Manuelita cuando se enfadaba era capaz de hacer cosas que no quería, como romper papeles en medio de la clase o incluso intentar pegar a alguno de sus compañeros. Luego se arrepentía mucho, pero no era capaz de encontrar la solución. Así que a Manuelita, cada vez le costaba más ir al colegio, y su rabia crecía y crecía sin control.

También le pasaba en su casa, con sus padres. Hasta que un día, les visitó su querida abuela Margarita, que llevaba mucho tiempo sin verla. A Manuelita le encantaba hablar con su abuela. Era muy vieja y sabía muchas cosas. Y su abuela, que notó que Manuelita estaba un poco tristona, le preguntó. La tortuga le explicó lo que pasaba, y su abuela, le dijo con dulzura:

– ¡Ah! ¿Es eso? Pues tienes suerte, porque la solución a tus problemas la llevas encima.

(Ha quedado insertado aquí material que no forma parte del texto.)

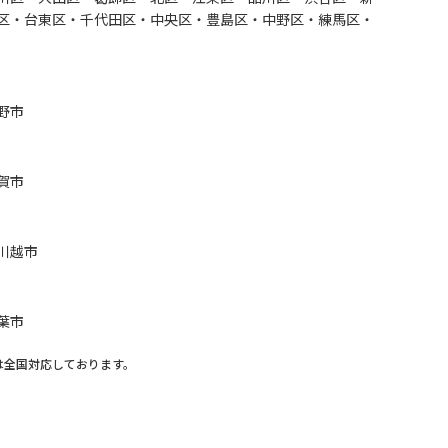
区・台東区・千代田区・中央区・豊島区・中野区・練馬区・
野市
賀市
川越市
葉市
は全国対応しております。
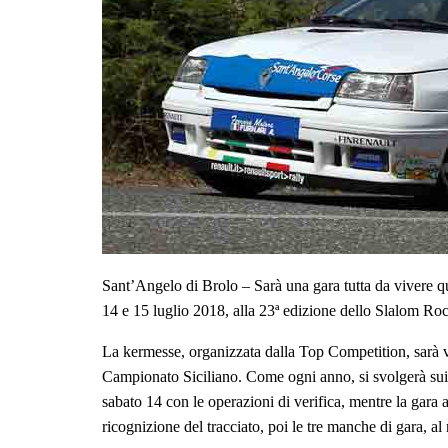
Sant’Angelo di Brolo – Sarà una gara tutta da vivere q
14 e 15 luglio 2018, alla 23ª edizione dello Slalom Roc
La kermesse, organizzata dalla Top Competition, sarà va
Campionato Siciliano. Come ogni anno, si svolgerà su
sabato 14 con le operazioni di verifica, mentre la gara
ricognizione del tracciato, poi le tre manche di gara, al m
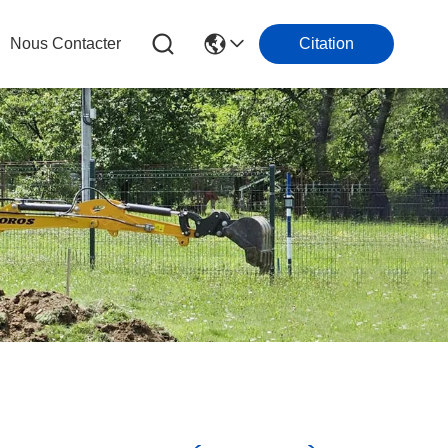
Nous Contacter
Citation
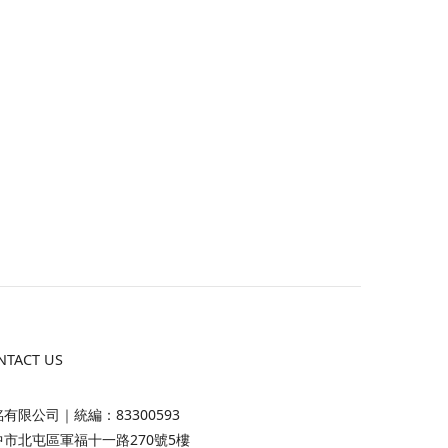
NTACT US
有限公司｜統編：83300593
中市北屯區軍福十一路270號5樓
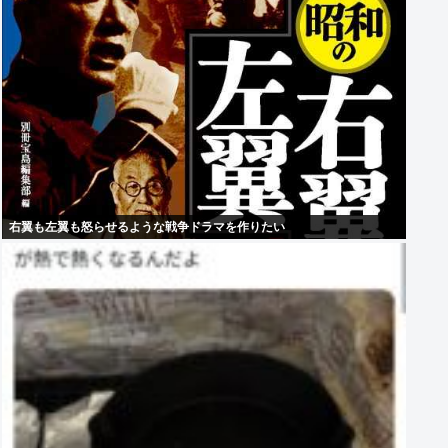
右翼も左翼も怒らせるような戦争ドラマを作りたい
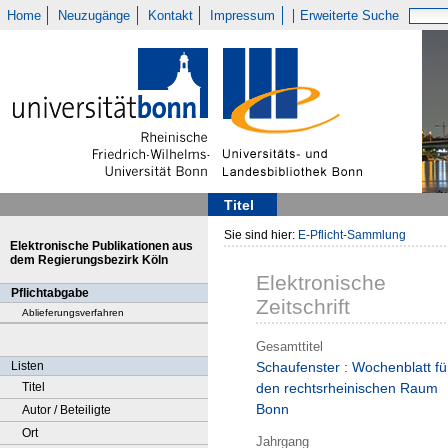
Home
Neuzugänge
Kontakt
Impressum
Erweiterte Suche
Titel
Sie sind hier:
E-Pflicht-Sammlung
Elektronische Publikationen aus
dem Regierungsbezirk Köln
Elektronische
Pflichtabgabe
Zeitschrift
Ablieferungsverfahren
Gesamttitel
Listen
Schaufenster : Wochenblatt fü
Titel
den rechtsrheinischen Raum
Bonn
Autor / Beteiligte
Ort
Jahrgang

– ¿Encima? ¿Cómo que encima?- contestó extrañada Manuelita- ¡Yo no veo nada!

– Claro que lo ves: es tu caparazón.

Lo que Manuelita tenía que hacer cada vez que se enfadara

Manuelita miró a su abuela con algunas dudas:

– ¿Mi caparazón? ¿Y qué tiene que ver? No lo entiendo…

– Muy fácil, Manuelita- dijo entonces su abuela- Cada vez que te enfades, solo tienes que meterte dentro del caparazón y contar hasta diez. Cuando salgas, las cosas te parecerán diferentes y notarás que tu enfado es menor.

– ¿En serio?- contestó con los ojos muy abiertos la tortuga.